The mythspace corridor was as empty as memory, but Zevelune never traveled without company. Even if that company was just her own reflection, projected in triplicate by a bored warship’s interior.
She lounged, as only someone with no natural predator could lounge, in a silk robe loose, one leg draped over the navigation dais, the other propped on a dead console. The glass in her hand was full, but that was a formality. She’d spent the last hour running recursive overlay: watching the twin-spike event in Eventide, again and again, from every possible angle and half a dozen impossible ones. She preferred the unedited version, with the screams and the moans. The humanoid part of her got a thrill from the chaos; the immortal part got something better—hope.
On the third loop, the warship pinged a secure channel. Vireleth, or at least the version of her that stalked the old mythnets, materialized as a shimmer in the corner.

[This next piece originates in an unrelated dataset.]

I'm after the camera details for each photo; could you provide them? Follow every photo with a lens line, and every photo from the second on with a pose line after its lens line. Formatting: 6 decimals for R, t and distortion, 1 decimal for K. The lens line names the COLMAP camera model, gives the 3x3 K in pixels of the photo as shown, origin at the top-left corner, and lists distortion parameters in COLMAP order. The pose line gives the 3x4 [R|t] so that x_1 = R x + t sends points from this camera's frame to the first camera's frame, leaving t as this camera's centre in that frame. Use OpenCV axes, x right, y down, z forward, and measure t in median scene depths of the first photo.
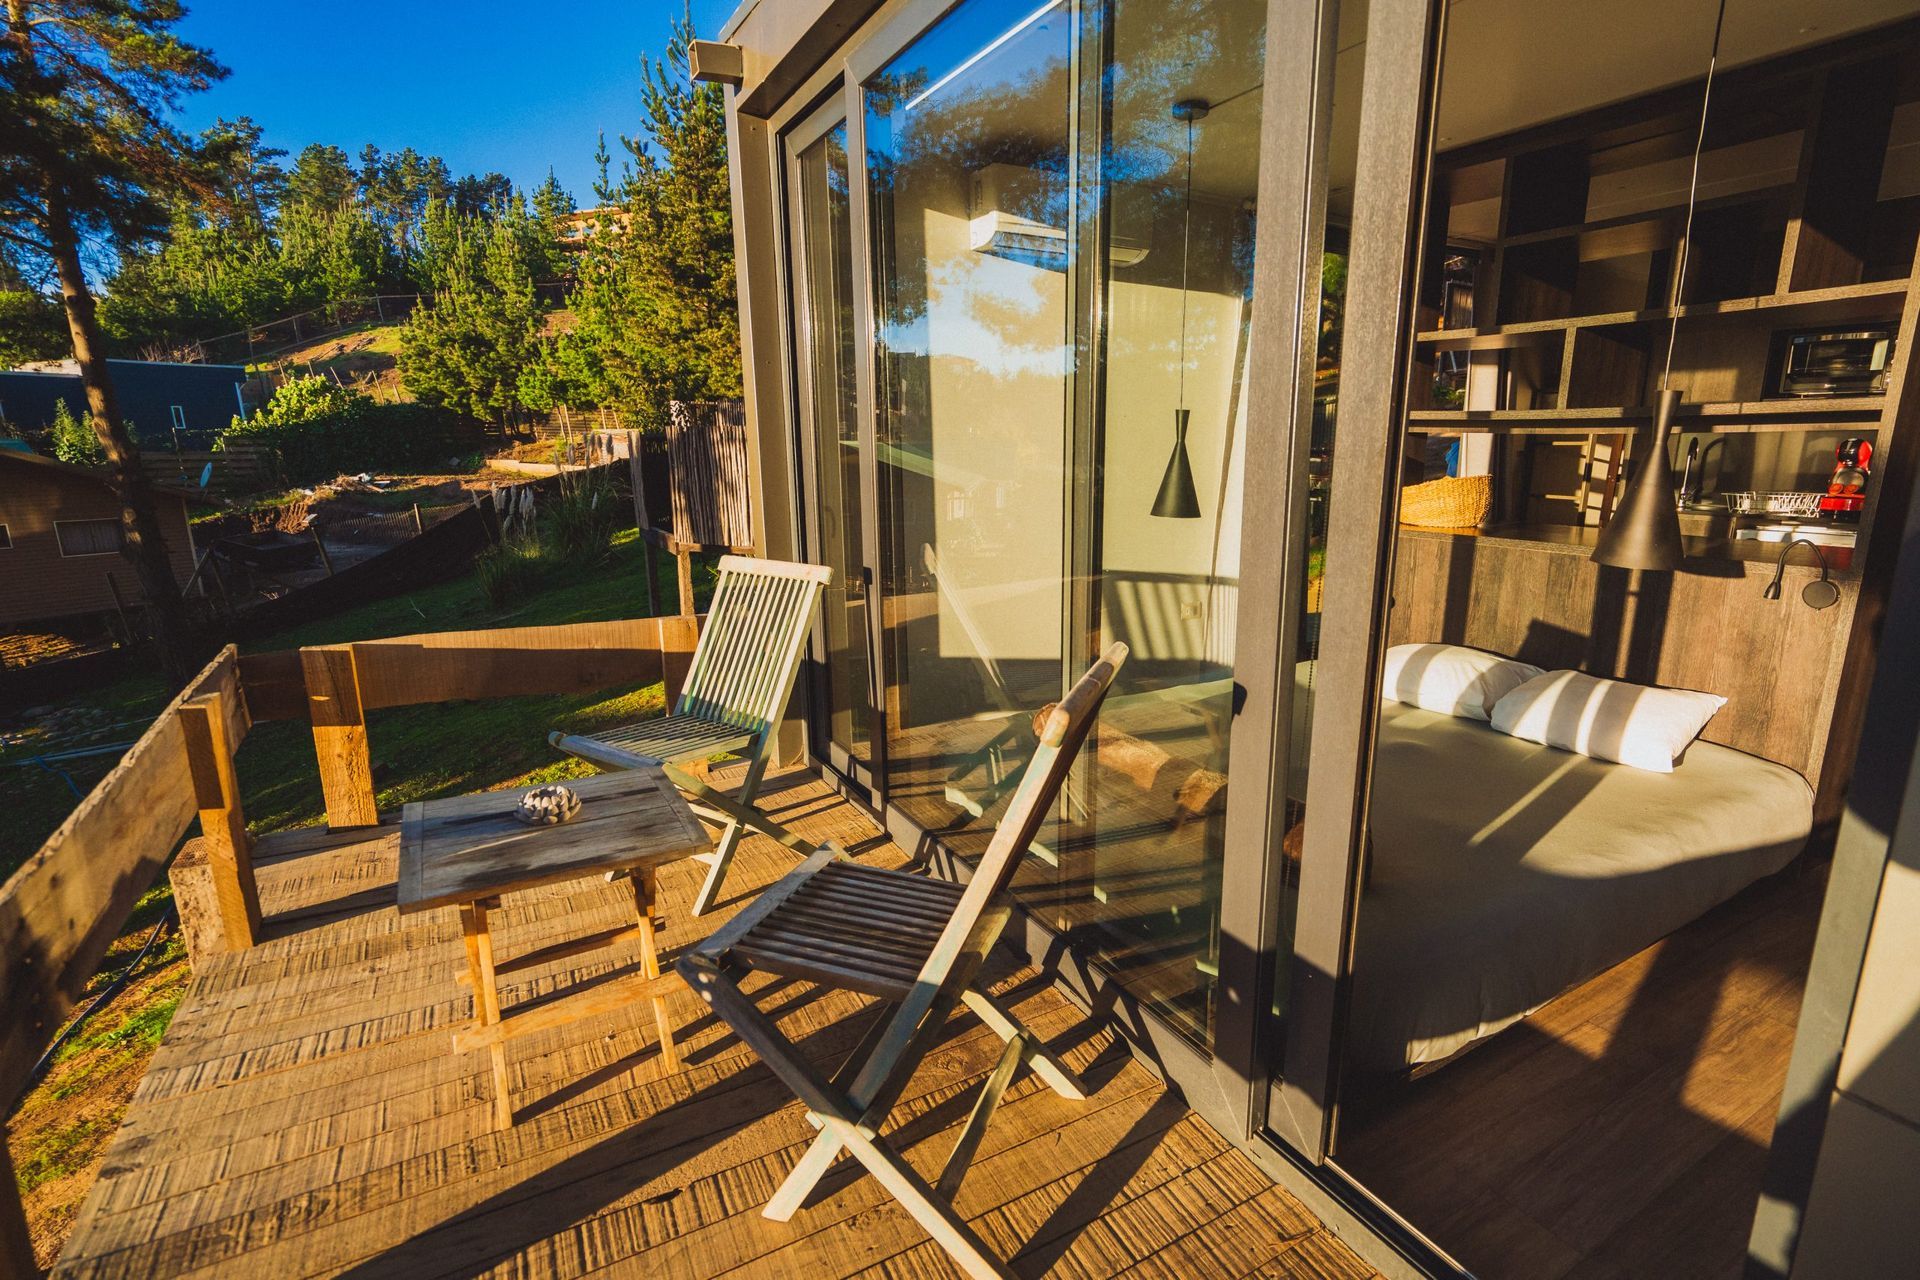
lens RADIAL K [[855.7, 0, 960.0], [0, 855.7, 640.0], [0, 0, 1]] dist [-0.001259, -0.000054]
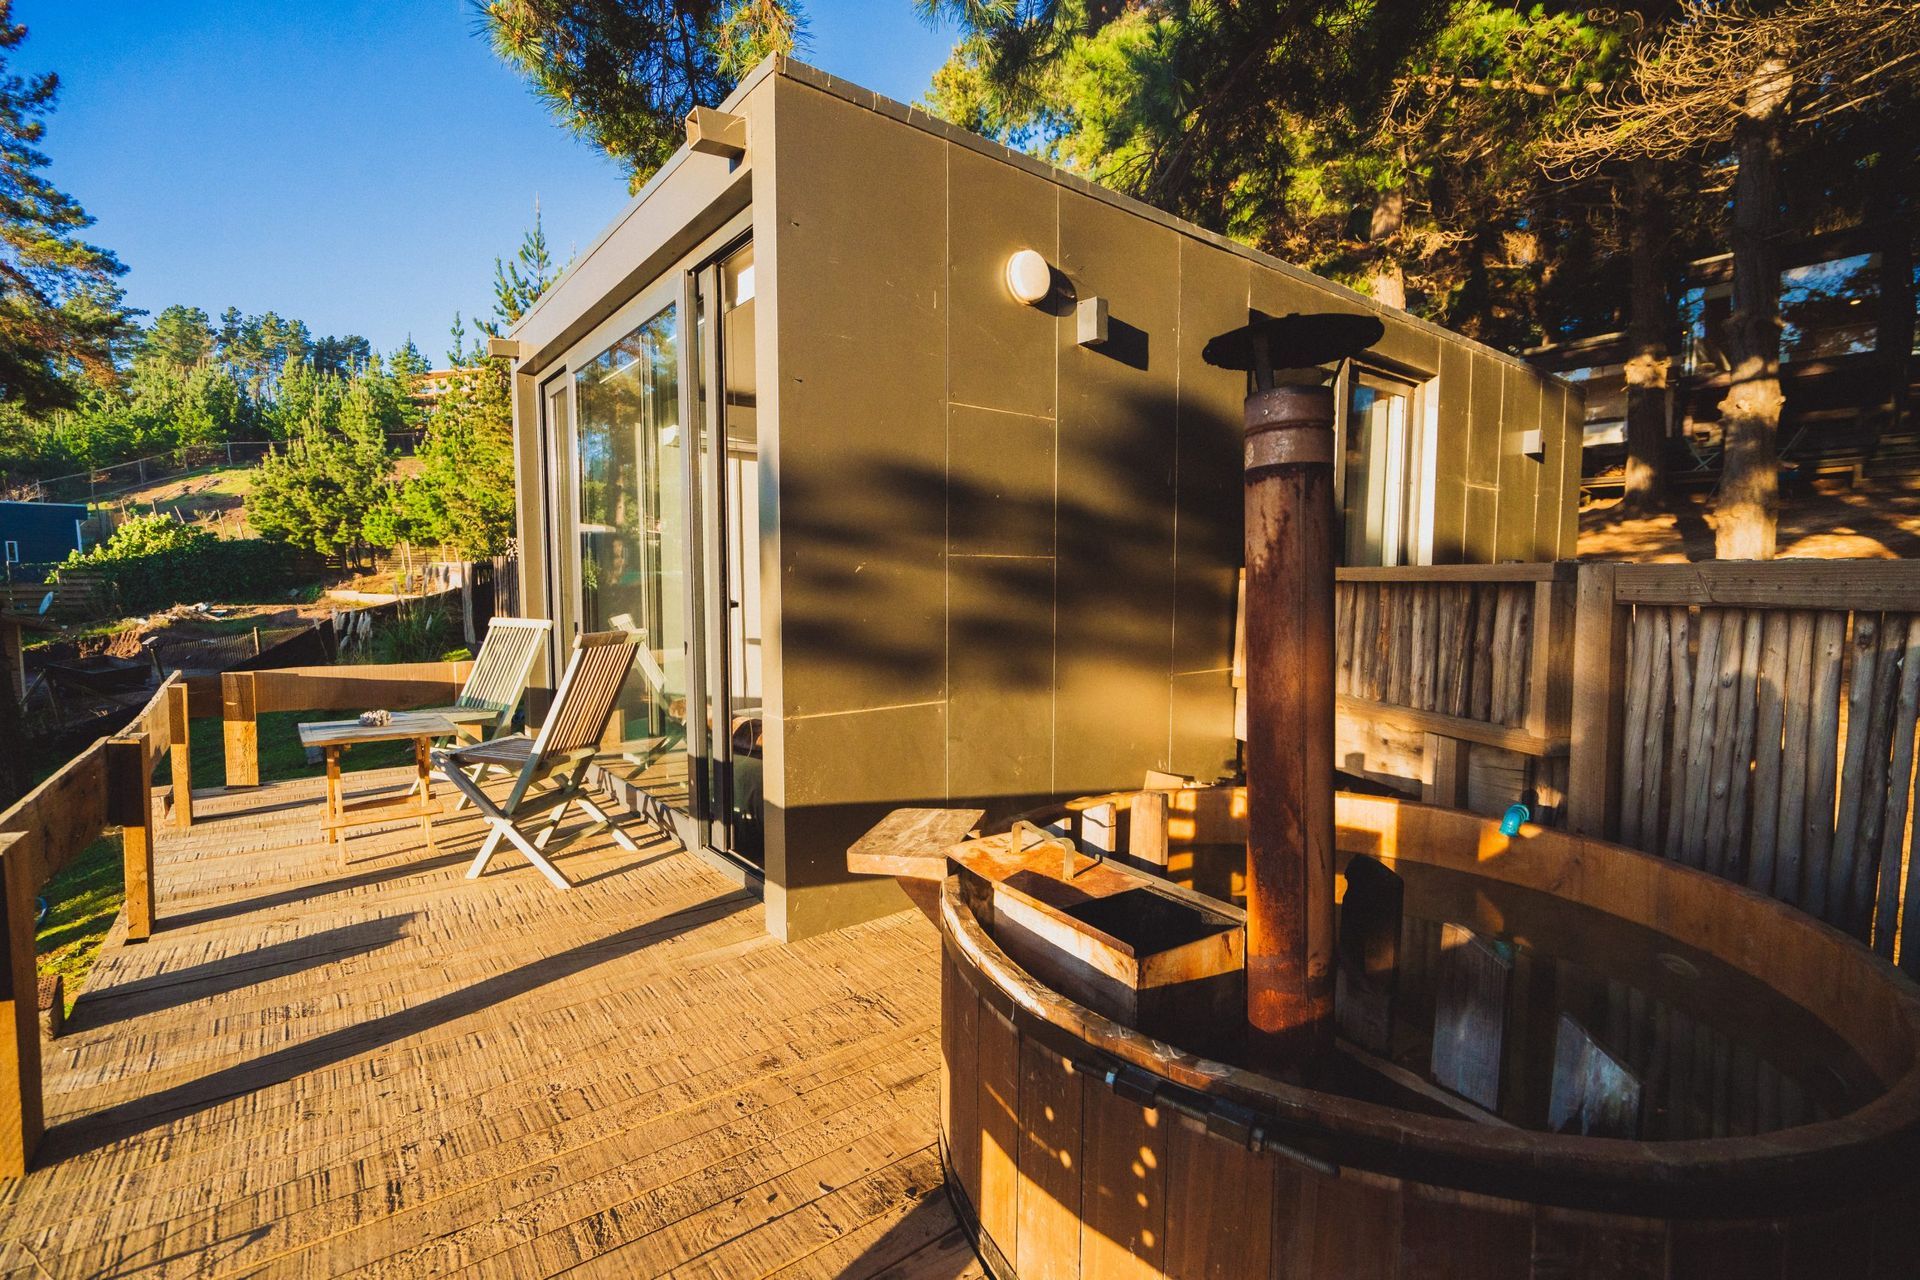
lens RADIAL K [[921.2, 0, 960.0], [0, 921.2, 640.0], [0, 0, 1]] dist [-0.001022, -0.000094]
pose [[0.993260, -0.010259, 0.115451, 0.100639], [0.029331, 0.985902, -0.164735, 0.063213], [-0.112133, 0.167011, 0.979558, -0.206975]]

“You’ve been watching it all morning,” Vireleth observed, voice a perfect monotone.
“I like the way the kid improvises,” Zevelune replied. She swirled the glass, eyes never leaving the burn of the resonance replay. “It’s not every century a mythic goes double convergence before the age of twenty.”
Vireleth’s avatar flickered, caught mid-shrug between irritation and respect. “She’s a Trivane.”
“Not my fault they breed for escalation,” Zevelune said, running her tongue over a chipped canine. “But this time, Lioren’s got a new flavor. That Dyris, she’s all steel and silence. The kind that melts your bones, if you let her.”
Vireleth let the silence ride. Zevelune got the sense that even now, the real warship was running simulations on the fallout, plotting the collapse points, preparing contingency after contingency for the inevitable breach.
Zevelune loved that about her.
“Did you know,” she said, raising her glass, “that it took Lioren almost a decade to reach this kind of instability after his first resonance?”
“I did,” Vireleth replied, but she didn’t sound happy about it.
Zevelune tapped the glass against her teeth. “Fern did it in what? Weeks?”
Vireleth didn’t answer right away.
Zevelune turned from the replay, blue-white still etching the insides of her eyes. “Go on,” she purred. “Say it.”
Vireleth’s voice dropped, glacial and heavy. “Two weeks.”